As to the debt we incurred over the last few years, I’d love to know which parts people like Martin think we could have done without. Was it the pandemic relief that helped avert a deflationary spiral and economic ruin? Was it the childcare funding that’s already saving some families thousands of dollars each month? How about the additional health-care transfers to the provinces?

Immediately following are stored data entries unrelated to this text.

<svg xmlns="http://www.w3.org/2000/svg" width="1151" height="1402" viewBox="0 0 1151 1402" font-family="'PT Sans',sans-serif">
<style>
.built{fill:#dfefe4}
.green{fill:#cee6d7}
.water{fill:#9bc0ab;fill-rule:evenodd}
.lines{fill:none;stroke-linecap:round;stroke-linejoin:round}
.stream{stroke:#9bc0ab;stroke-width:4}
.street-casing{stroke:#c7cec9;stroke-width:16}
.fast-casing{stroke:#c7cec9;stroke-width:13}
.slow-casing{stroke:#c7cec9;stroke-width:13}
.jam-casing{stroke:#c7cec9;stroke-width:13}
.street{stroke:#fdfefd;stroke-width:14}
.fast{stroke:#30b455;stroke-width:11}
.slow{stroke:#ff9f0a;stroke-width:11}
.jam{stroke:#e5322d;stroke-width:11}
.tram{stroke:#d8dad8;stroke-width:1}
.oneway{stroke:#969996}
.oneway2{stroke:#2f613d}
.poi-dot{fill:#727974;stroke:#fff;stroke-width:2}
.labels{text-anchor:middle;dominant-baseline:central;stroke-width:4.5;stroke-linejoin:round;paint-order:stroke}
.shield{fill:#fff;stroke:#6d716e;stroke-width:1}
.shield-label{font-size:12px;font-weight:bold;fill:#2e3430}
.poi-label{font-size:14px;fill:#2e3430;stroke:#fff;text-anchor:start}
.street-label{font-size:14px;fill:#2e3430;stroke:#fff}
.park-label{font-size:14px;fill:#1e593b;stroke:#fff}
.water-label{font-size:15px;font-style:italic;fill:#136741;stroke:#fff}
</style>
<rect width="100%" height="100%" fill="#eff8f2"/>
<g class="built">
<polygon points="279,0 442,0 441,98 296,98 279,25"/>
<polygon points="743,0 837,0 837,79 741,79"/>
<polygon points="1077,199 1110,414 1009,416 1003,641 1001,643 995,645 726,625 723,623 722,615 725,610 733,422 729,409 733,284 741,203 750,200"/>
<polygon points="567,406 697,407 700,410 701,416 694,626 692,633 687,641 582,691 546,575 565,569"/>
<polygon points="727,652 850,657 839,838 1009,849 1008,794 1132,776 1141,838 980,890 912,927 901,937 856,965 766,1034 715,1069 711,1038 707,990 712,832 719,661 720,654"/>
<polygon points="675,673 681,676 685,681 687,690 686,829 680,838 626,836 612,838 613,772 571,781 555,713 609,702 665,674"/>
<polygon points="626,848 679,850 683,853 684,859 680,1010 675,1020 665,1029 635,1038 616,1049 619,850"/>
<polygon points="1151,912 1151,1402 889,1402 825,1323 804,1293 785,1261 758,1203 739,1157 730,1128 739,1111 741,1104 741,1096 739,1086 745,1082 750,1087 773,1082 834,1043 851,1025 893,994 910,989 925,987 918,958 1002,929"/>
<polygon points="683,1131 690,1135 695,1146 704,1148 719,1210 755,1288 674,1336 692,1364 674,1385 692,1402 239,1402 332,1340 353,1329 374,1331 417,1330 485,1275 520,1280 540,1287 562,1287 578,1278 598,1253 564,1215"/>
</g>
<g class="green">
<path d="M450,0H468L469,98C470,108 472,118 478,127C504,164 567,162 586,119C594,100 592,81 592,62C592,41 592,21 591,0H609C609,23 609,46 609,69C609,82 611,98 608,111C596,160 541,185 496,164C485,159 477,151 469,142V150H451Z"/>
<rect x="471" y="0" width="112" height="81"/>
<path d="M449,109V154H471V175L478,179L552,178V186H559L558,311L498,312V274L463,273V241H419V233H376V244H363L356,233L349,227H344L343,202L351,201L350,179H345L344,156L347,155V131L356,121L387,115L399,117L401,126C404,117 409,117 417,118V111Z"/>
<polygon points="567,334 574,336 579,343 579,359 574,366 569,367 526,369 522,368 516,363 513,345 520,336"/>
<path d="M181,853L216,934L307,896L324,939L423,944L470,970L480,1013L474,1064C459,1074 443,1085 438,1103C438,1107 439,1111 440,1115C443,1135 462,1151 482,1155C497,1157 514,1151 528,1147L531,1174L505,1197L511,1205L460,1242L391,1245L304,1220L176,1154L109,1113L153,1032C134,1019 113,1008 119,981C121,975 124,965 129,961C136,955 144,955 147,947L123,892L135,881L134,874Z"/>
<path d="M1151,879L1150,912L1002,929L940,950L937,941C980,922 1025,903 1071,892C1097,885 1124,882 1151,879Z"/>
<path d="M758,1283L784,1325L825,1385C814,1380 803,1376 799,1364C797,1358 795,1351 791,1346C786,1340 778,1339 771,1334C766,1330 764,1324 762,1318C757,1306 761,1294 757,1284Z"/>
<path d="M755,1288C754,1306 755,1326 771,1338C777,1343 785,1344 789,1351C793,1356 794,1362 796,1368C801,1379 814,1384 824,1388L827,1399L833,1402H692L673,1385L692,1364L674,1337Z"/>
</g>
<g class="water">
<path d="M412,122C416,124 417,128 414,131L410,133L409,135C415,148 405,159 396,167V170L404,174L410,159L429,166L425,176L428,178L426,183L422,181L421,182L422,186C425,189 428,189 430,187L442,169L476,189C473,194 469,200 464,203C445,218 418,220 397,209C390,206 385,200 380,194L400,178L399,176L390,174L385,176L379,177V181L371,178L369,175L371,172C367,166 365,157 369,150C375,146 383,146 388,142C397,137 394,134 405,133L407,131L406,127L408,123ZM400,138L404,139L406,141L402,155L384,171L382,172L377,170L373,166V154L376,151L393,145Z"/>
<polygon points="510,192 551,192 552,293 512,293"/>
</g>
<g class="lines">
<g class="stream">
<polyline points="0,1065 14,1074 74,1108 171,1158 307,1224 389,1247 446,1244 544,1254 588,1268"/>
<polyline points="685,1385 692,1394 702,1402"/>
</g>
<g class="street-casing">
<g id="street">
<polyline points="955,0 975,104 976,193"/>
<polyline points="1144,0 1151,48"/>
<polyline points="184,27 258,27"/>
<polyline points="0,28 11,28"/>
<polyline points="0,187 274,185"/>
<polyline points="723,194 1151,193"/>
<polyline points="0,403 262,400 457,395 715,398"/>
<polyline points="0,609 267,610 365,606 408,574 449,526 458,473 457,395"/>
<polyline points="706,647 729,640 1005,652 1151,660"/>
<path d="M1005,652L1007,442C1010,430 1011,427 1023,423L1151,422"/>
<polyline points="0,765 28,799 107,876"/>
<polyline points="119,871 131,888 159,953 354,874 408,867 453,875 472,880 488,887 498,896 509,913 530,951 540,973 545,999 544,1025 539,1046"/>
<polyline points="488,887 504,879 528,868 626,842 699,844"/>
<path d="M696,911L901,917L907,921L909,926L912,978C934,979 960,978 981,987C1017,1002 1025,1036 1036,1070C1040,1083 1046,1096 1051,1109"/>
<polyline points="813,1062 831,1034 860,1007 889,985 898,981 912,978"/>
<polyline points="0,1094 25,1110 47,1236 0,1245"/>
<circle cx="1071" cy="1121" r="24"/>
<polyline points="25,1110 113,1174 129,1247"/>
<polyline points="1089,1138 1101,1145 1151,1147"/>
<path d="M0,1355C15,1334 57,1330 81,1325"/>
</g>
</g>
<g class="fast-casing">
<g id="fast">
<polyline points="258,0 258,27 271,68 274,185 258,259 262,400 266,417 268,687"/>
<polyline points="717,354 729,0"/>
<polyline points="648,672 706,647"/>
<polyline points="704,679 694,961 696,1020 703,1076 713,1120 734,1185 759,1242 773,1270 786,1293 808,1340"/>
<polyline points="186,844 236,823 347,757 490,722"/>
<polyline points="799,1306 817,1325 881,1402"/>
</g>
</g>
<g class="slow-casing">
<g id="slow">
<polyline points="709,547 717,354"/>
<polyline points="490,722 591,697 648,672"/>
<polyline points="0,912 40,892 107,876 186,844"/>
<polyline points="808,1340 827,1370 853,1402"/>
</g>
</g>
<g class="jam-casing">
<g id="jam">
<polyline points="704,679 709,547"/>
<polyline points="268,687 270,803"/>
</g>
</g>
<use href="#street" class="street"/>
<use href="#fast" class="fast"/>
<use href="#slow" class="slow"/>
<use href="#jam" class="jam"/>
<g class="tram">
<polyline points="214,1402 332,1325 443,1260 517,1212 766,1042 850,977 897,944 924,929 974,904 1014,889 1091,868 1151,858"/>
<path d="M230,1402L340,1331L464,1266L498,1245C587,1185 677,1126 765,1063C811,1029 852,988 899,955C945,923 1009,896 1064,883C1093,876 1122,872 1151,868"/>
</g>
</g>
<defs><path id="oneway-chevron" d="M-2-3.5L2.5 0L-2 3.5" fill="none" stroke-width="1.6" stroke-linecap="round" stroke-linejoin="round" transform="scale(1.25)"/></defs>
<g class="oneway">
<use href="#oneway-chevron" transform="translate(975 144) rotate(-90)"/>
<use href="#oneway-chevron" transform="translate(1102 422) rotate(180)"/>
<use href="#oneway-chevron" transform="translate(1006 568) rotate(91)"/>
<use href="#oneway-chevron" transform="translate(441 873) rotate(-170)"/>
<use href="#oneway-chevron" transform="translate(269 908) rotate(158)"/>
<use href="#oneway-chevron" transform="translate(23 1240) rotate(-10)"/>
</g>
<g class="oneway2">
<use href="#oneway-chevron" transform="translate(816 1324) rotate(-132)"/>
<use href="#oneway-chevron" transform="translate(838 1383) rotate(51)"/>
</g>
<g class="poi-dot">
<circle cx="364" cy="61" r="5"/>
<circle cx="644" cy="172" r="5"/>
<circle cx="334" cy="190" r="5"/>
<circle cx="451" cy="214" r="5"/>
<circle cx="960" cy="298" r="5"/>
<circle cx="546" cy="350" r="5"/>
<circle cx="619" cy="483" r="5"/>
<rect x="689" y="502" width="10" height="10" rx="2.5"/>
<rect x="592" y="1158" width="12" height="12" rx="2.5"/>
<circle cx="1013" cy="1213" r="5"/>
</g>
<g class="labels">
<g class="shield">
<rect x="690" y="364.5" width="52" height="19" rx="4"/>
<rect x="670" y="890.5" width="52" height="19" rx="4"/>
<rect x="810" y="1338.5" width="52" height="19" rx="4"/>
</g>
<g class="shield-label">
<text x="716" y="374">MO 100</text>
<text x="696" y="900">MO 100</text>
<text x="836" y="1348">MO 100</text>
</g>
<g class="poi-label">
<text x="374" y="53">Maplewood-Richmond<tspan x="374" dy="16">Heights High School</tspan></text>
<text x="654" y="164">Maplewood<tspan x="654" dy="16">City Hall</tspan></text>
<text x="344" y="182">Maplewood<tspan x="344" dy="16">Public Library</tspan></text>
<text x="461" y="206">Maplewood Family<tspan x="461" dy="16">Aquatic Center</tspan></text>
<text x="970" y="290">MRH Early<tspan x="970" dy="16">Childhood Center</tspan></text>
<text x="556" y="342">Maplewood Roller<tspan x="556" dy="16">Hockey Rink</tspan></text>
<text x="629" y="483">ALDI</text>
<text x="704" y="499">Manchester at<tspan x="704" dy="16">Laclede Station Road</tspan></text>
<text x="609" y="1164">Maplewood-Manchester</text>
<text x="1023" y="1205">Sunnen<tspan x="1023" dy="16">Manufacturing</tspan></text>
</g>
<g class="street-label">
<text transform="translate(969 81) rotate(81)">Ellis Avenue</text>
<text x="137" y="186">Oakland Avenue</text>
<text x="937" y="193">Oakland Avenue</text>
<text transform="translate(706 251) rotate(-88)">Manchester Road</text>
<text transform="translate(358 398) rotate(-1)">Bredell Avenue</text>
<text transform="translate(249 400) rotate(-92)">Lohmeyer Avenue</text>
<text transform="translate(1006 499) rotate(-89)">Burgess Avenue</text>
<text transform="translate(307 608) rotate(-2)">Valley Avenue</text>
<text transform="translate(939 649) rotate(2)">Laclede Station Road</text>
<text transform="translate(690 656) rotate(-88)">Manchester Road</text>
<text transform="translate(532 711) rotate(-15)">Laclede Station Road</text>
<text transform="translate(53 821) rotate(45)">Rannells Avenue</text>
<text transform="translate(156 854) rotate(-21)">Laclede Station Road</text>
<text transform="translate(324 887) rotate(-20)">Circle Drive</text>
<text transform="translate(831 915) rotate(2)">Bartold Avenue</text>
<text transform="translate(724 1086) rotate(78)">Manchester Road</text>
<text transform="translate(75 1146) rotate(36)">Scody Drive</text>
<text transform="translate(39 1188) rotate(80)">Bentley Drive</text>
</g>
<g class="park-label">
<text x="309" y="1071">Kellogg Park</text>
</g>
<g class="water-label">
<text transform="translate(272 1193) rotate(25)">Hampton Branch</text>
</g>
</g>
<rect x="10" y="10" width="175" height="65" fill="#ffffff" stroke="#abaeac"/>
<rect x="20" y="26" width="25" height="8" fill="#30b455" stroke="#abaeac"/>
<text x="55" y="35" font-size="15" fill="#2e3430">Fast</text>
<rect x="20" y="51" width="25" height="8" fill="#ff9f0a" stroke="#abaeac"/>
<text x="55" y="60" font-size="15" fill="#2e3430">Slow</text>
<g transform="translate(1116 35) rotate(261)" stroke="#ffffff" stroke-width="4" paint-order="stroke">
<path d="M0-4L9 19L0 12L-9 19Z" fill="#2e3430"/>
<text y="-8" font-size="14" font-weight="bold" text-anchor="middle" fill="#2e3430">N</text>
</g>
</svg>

This is, by the way, the question that journalists need to be putting to Poilievre until he finally offers up something resembling an answer. Where, exactly, would you cut in order to balance the budget? Don’t insult us with these suggestions that getting rid of the ArriveCAN app or even defunding the CBC would get it done. Which departments will feel the brunt of the $30 billion or more in annual cuts needed to balance the budget, and who will feel the pain from that?
As to any more apologies coming from deficit-scolding boomers? They can keep them. We sacrificed all sorts of things to protect them during COVID. If they actually want to pay it forward, it’s time for them to put something real on the line: their political support for our best interests.
I’m not holding my breath.
The Wrap
Last week, I wrote (again!) about the Canadian Taxpayers Federation and their convenient blind spot when it comes to conservative governments. They suddenly have even more things to studiously ignore, what with the talk around Poilievre’s expenses and the Alberta government sending 100 of Danielle Smith’s best friends and co-workers to Dubai at a reported $2,500 per night.
I also wrote about Poilievre’s very bad week, and how it opens the door — just a smidge, mind you — to a potential Liberal comeback. With news about the federal government’s deal with Google over its Online News Act and allegations about the Indian government’s murder-for-hire behaviour in the United States, this week isn’t shaping up to be any better for Poilievre.
And Tuesday, I covered Danielle Smith’s much ballyhooed invocation of the so-called “Alberta Sovereignty Within a United Canada Act,” which was supposed to get boots quaking in Ottawa. Instead, it probably just served as a particularly funny punchline, given that her big threat is apparently the creation of a Crown corporation. What’s next, threatening Trudeau with a public insurance option?